Thursday, October 10, 2013

REPULSION (Roman Polanski, 1965, UK)

Carol suffers from Agraphobia, a morbid fear of sexual assault, her eyes revealing the repulsion that lurks in the dark recesses of her psyche. This beautiful young lady sleepwalks through her life as she slowly descends into madness, consumed with dread of being isolated from her sister and of the men whose leering gaze often caress her delicate form.
Director Roman Polanski has crafted a psychological maelstrom of anxiety and suspense, physically distancing the viewer from Carol while allowing us to experience her intense delusions from her psychotic perspective. She becomes fearful of every man: her sister Helen’s boyfriend, Colin a young man who continually asks her out on dates, and the sleazy landlord (for good reason). It’s no coincidence she works in a beauty shop surrounded by women, a haven that separates her from potential male contact. When Helen goes on vacation for ten days, Carol is left alone, emotionally skinned like a dead rabbit, and eaten by paranoia and panic.
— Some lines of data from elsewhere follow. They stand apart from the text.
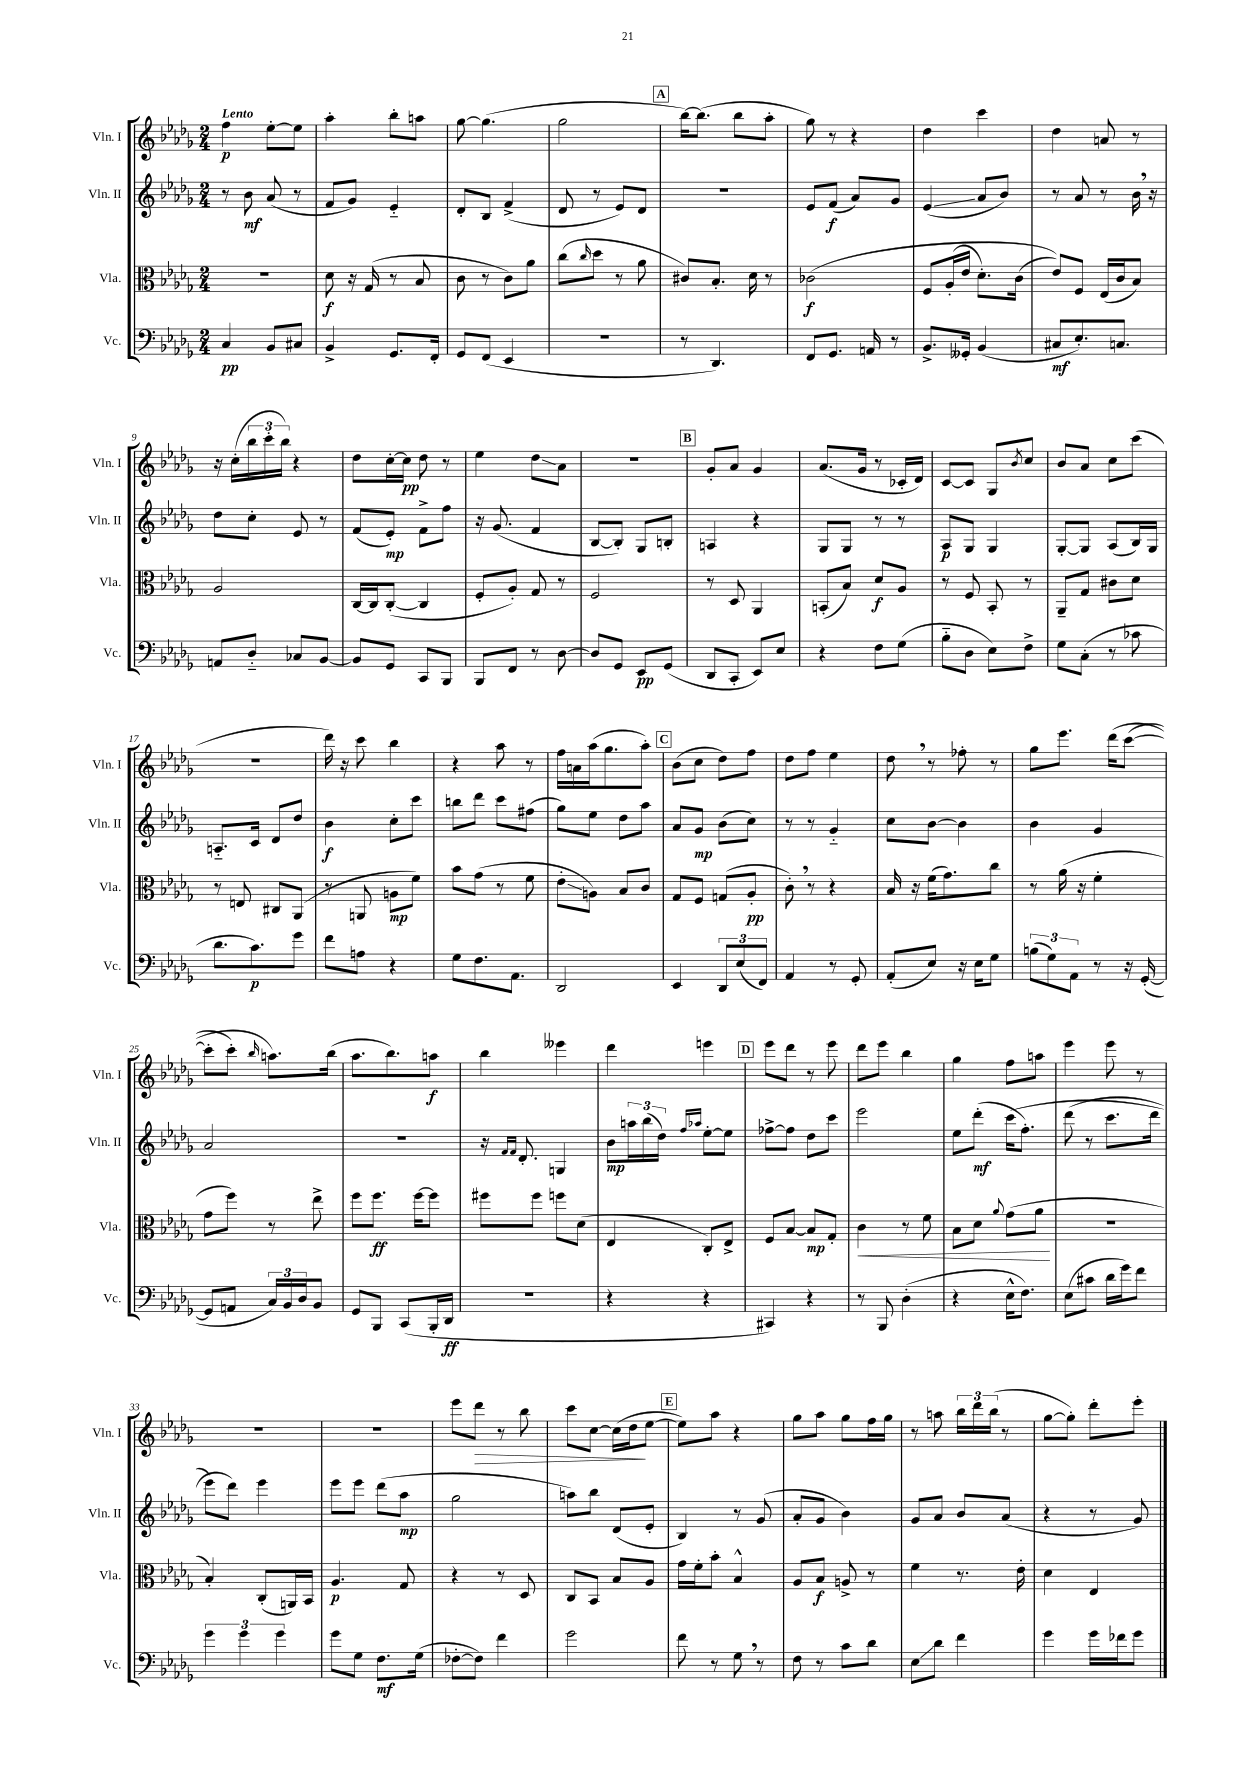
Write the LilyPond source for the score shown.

<<
\new StaffGroup <<
\new Staff = "s0" \with { instrumentName = "Vln. I" shortInstrumentName = "Vln. I" } {
    \clef treble \key des \major \numericTimeSignature \time 2/4 \tempo "Lento"
    f''4\p ees''8~-. ees''8 |
    aes''4-. bes''8-. a''8 |
    ges''8~ ges''4.( |
    ges''2 |
    \mark \markup { \box "A" } bes''16~) bes''8.( bes''8 aes''8-. |
    ges''8) r8 r4 |
    des''4 c'''4 |
    des''4 a'8 r8 |
    r16 c''16-.( \tuplet 3/2 { bes''16 c'''16-. bes''16) } r4 |
    des''8 c''16~-. c''16\pp des''8 r8 |
    ees''4 des''8\glissando aes'8 |
    R2 |
    \mark \markup { \box "B" } ges'8-. aes'8 ges'4 |
    aes'8.( ges'16 r8 ces'16-. des'16) |
    c'8~ c'8 ges8 \acciaccatura { bes'8 } c''8 |
    bes'8 aes'8 c''8 c'''8( |
    r2 |
    des'''16) r16 c'''8 bes''4 |
    r4 aes''8 r8 |
    f''16 a'16 aes''16( ges''8. aes''8-.) |
    \mark \markup { \box "C" } bes'8( c''8 des''8) f''8 |
    des''8 f''8 ees''4 |
    des''8 \breathe r8 fes''8-. r8 |
    ges''8 ees'''8. des'''16\( c'''8~( |
    c'''8-. c'''8-.) \grace { bes''16 } a''8.\) bes''16( |
    aes''8. bes''8.) a''8\f |
    bes''4 eeses'''4 |
    des'''4 e'''4 |
    \mark \markup { \box "D" } ees'''8 des'''8 r8 ees'''8 |
    des'''8 ees'''8 bes''4 |
    ges''4 f''8 a''8 |
    ees'''4 ees'''8 r8 |
    R2 |
    R2 |
    ees'''8 des'''8\> r8 bes''8 |
    c'''8 c''8~ c''16( des''16\! ees''8~ |
    \mark \markup { \box "E" } ees''8) aes''8 r4 |
    ges''8 aes''8 ges''8 f''16 ges''16 |
    r8 a''8 \tuplet 3/2 { bes''16 des'''16 bes''16( } r8 |
    ges''8~ ges''8-.) des'''8-. ees'''8-. \bar "|." |
}
\new Staff = "s1" \with { instrumentName = "Vln. II" shortInstrumentName = "Vln. II" } {
    \clef treble \key des \major \numericTimeSignature \time 2/4
    r8 bes'8\mf aes'8( r8 |
    f'8 ges'8) ees'4-_ |
    des'8-. bes8 f'4->( |
    des'8 r8 ees'8) des'8 |
    \mark \markup { \box "A" } r2 |
    ees'8 f'8\f( aes'8) ges'8 |
    ees'4\glissando( aes'8 bes'8) |
    r8 aes'8 r8 bes'16 \breathe r16 |
    des''8 c''8-. ees'8 r8 |
    f'8( ees'8-.\mp) f'8-> f''8 |
    r16 ges'8.( f'4 |
    bes8~ bes8-.) ges8 b8-. |
    \mark \markup { \box "B" } a4 r4 |
    ges8 ges8 r8 r8 |
    aes8\p ges8 ges4 |
    ges8~-. ges8 aes8( bes16) ges16 |
    a8.-_ c'16 des'8 des''8 |
    bes'4\f c''8-. c'''8 |
    b''8 des'''8 c'''8 fis''8( |
    ges''8) ees''8 des''8 aes''8 |
    \mark \markup { \box "C" } aes'8 ges'8\mp bes'8( c''8) |
    r8 r8 ges'4-_ |
    c''8 bes'8~ bes'4 |
    bes'4 ges'4 |
    aes'2 |
    R2 |
    r16 \grace { f'16 f'16 } des'8.-. g4 |
    bes'8\mp \tuplet 3/2 { a''16 bes''16( des''16) } \grace { f''16 aes''16 } ees''8~-. ees''8 |
    \mark \markup { \box "D" } fes''8~-> fes''8 des''8 c'''8 |
    ees'''2 |
    ees''8 des'''8-.\mf( c'''16\( f''8.-.) |
    des'''8( r8 c'''8. des'''16 |
    ees'''8) des'''8\) ees'''4 |
    ees'''8 ees'''8 des'''8( aes''8\mp |
    ges''2 |
    a''8) bes''8 des'8( ees'8-. |
    \mark \markup { \box "E" } bes4) r8 ges'8( |
    aes'8-. ges'8 bes'4) |
    ges'8 aes'8 bes'8 aes'8( |
    r4 r8 ges'8) \bar "|." |
}
\new Staff = "s2" \with { instrumentName = "Vla." shortInstrumentName = "Vla." } {
    \clef alto \key des \major \numericTimeSignature \time 2/4
    R2 |
    des'8\f r16 ges16( r8 bes8 |
    c'8 r8 c'8) aes'8 |
    c''8( \grace { c''16 } des''8 r8 aes'8 |
    \mark \markup { \box "A" } cis'8) bes8.-. des'16 r8 |
    ces'2\f\( |
    f8 aes16-.( ees'16 des'8.-.) c'16( |
    ees'8)\) f8 ees16( c'16 bes8) |
    aes2 |
    c16~ c16 c8~-.( c4 |
    f8-. aes8-.) ges8 r8 |
    f2 |
    \mark \markup { \box "B" } r8 des8 aes,4 |
    b,8-.( bes8) des'8\f aes8 |
    r8 f8 bes,8-. r8 |
    aes,8-- ges8 cis'8 des'8 |
    r8 e8 cis8 aes,8( |
    r8 a,8 a8\mp f'8) |
    bes'8 ges'8( r8 f'8 |
    ees'8-.\glissando a8) bes8 c'8 |
    \mark \markup { \box "C" } ges8 f8 g8( aes8-.\pp |
    c'8-.) \breathe r8 r4 |
    bes16 r16 f'16( ges'8.) c''8 |
    r8 aes'16( r16 f'4-. |
    ges'8 f''8) r8 ees''8-> |
    f''8 f''8.\ff f''16~ f''8 |
    fis''8 fis''8 f''8 des'8( |
    ees4 c8-.) ees8-> |
    \mark \markup { \box "D" } f8 bes8~ bes8\mp ges8-. |
    c'4\< r8 f'8 |
    bes8 des'8 \appoggiatura { aes'8 } ges'8( aes'8\! |
    R2 |
    bes4-.) c8-.( a,16) bes,16 |
    aes4.\p ges8 |
    r4 r8 des8 |
    c8 bes,8 bes8 aes8 |
    \mark \markup { \box "E" } ges'16 f'16-. bes'8-. bes4-^ |
    aes8 bes8\f a8-> r8 |
    f'4 r8. ees'16-. |
    des'4 ees4 \bar "|." |
}
\new Staff = "s3" \with { instrumentName = "Vc." shortInstrumentName = "Vc." } {
    \clef bass \key des \major \numericTimeSignature \time 2/4
    c4\pp bes,8 cis8 |
    bes,4-> ges,8. f,16-. |
    ges,8 f,8( ees,4 |
    R2 |
    \mark \markup { \box "A" } r8 des,4.) |
    f,8 ges,8. a,16 r8 |
    bes,8.-> geses,16-. bes,4( |
    cis8\mf ees8.-.) c8. |
    a,8 des8-_ ces8 bes,8~ |
    bes,8 ges,8 c,8 bes,,8 |
    bes,,8 f,8 r8 des8~ |
    des8 ges,8 ees,8\pp ges,8( |
    \mark \markup { \box "B" } des,8 c,8-. ees,8) ees8 |
    r4 f8 ges8( |
    bes8-_ des8 ees8) f8-> |
    ges8 c8-.( r8 ces'8 |
    des'8. c'8.\p) ges'8 |
    f'8 a8 r4 |
    ges8 f8. aes,8. |
    des,2 |
    \mark \markup { \box "C" } ees,4 \tuplet 3/2 { des,8 ees8( f,8) } |
    aes,4 r8 ges,8-. |
    aes,8-.( ees8) r16 ees16 ges8 |
    \tuplet 3/2 { b8( ges8) aes,8 } r8 r16 ges,16~-.( |
    ges,8 a,8 \tuplet 3/2 { c16) bes,16 des16 } bes,8 |
    ges,8 bes,,8 c,8( bes,,16-. des,16\ff |
    r2 |
    r4 r4 |
    \mark \markup { \box "D" } cis,4) r4 |
    r8 bes,,8 des4-.( |
    r4 ees16-^ f8.) |
    ees8( cis'8 des'16 ges'16) f'8 |
    \tuplet 3/2 { ges'4 ges'4 ges'4 } |
    ges'8 ges8 f8.\mf ges16( |
    fes8~-. fes8) f'4 |
    ges'2 |
    \mark \markup { \box "E" } f'8 r8 ges8 \breathe r8 |
    f8 r8 c'8 des'8 |
    ees8\glissando des'8 f'4 |
    ges'4 ges'16 fes'16 ges'8 \bar "|." |
}
>>
>>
Aural hallucinations precede her violent fantasies where ghostly men haunt dark mirrors, rise from the convolutions of disheveled night sheets, or their waxy hands extruding from the walls to steal her sanity. Polanski has crafted a genuine horror film without a supernatural element, the terror of a mind turning in upon itself unable to separate truth from fiction: it’s in this cortex of soft tissue that real monsters exist who devours our perceptions.
With riveting suspense, Polanski films the final act of madness in Carol’s tiny apartment with sweating close-ups and skewed angles, converging with sudden acts of unexpected violence and bloodshed. Carol’s senses are spiked by the tolling of a church bell or the shrill tremulousness of a phone and haunted by the hungry buzzing of flies. Night after night she imagines herself being raped by ethereal men, their faces momentarily revealed to be her acquaintances, until she finally commits two very real acts of murder.
Soon discovered comatose and surrounded by gawking neighbors, it’s a man who gently carries her towards help. Polanski then unveils the final clue in a stark black and white photograph of Carol’s childhood: with shadows obscuring the face of her father, her sister’s head upon his lap, Carol stands behind them staring vacantly into the void of her incestuous prison.